China has stepped up its outreach to Japan and others as it has locked horns over trade with the United States.
Japan, worried about China’s growing naval power, is keen for smooth economic ties with its biggest trading partner. It must manage that rapprochement without upsetting its key security ally, the United States, with which it has trade problems of its own.
Prime Minister Shinzo Abe, who returned to power in 2012 when Sino-Japanese ties were in tatters due to a feud over East China Sea islands, has met Chinese President Xi Jinping many times since their first chilly conversation in 2014 on the sidelines of a regional summit in Beijing.
But his meeting with Xi on Friday will be the first full-scale Sino-Japanese summit since 2011.

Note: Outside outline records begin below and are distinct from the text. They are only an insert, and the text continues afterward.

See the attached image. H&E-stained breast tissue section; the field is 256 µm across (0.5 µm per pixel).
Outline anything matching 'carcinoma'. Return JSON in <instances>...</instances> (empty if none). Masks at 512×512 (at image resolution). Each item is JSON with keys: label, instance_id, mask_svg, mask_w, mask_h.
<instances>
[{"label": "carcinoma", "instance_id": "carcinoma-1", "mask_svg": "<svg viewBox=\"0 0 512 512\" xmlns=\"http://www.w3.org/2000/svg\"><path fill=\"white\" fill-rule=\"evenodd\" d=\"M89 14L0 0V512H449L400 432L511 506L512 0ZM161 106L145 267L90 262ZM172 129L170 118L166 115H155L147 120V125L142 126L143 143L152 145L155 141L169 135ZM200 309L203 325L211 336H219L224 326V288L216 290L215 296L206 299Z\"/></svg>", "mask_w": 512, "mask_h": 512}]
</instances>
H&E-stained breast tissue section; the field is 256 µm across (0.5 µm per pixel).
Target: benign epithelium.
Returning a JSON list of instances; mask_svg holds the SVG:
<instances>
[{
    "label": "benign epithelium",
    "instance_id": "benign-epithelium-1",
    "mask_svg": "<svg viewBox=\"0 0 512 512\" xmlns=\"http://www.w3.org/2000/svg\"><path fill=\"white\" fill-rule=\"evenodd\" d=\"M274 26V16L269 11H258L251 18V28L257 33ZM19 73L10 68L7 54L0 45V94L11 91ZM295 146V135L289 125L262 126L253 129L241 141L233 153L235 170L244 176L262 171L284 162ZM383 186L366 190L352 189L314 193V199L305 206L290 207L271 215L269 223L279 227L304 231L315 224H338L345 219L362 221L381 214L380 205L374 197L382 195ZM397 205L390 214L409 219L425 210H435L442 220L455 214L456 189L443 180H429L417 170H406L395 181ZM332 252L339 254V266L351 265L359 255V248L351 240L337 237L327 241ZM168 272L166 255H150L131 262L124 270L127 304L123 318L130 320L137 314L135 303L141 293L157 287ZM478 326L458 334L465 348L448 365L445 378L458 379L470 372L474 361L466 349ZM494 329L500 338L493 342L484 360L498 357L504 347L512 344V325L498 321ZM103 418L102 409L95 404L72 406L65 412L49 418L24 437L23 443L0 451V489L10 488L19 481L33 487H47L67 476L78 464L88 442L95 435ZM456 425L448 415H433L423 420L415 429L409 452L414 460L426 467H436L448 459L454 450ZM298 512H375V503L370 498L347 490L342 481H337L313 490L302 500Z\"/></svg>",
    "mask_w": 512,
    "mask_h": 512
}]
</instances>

Abe will meet Premier Li Keqiang on Thursday and attend a reception to mark the 40th anniversary of a peace and friendship treaty. Both sides hope more visits will follow.
“If Xi promises to come to Japan next year, that would be very big,” said Kiyoyuki Seguchi, research director at the Canon Institute for Global Studies in Tokyo.
“If that is realised, the improvement in Japan-China relations will accelerate.”
A slew of agreements are expected, from a currency swap arrangement and a new dialogue on innovation and intellectual property protection to better communication between their militaries.
Japan also hopes for progress towards implementing a 2008 agreement on jointly developing gasfields in disputed waters, and wants China to ease import limits on produce from areas affected by the 2011 Fukushima nuclear disaster.
A business forum on private sector cooperation in third countries is expected to yield some 50 non-binding agreements, including one on a project in Thailand, a Japanese government source said.
China may be hoping that Abe makes a positive statement about its Belt and Road initiative, a vehicle to fund and build transport and trade links in more than 60 countries.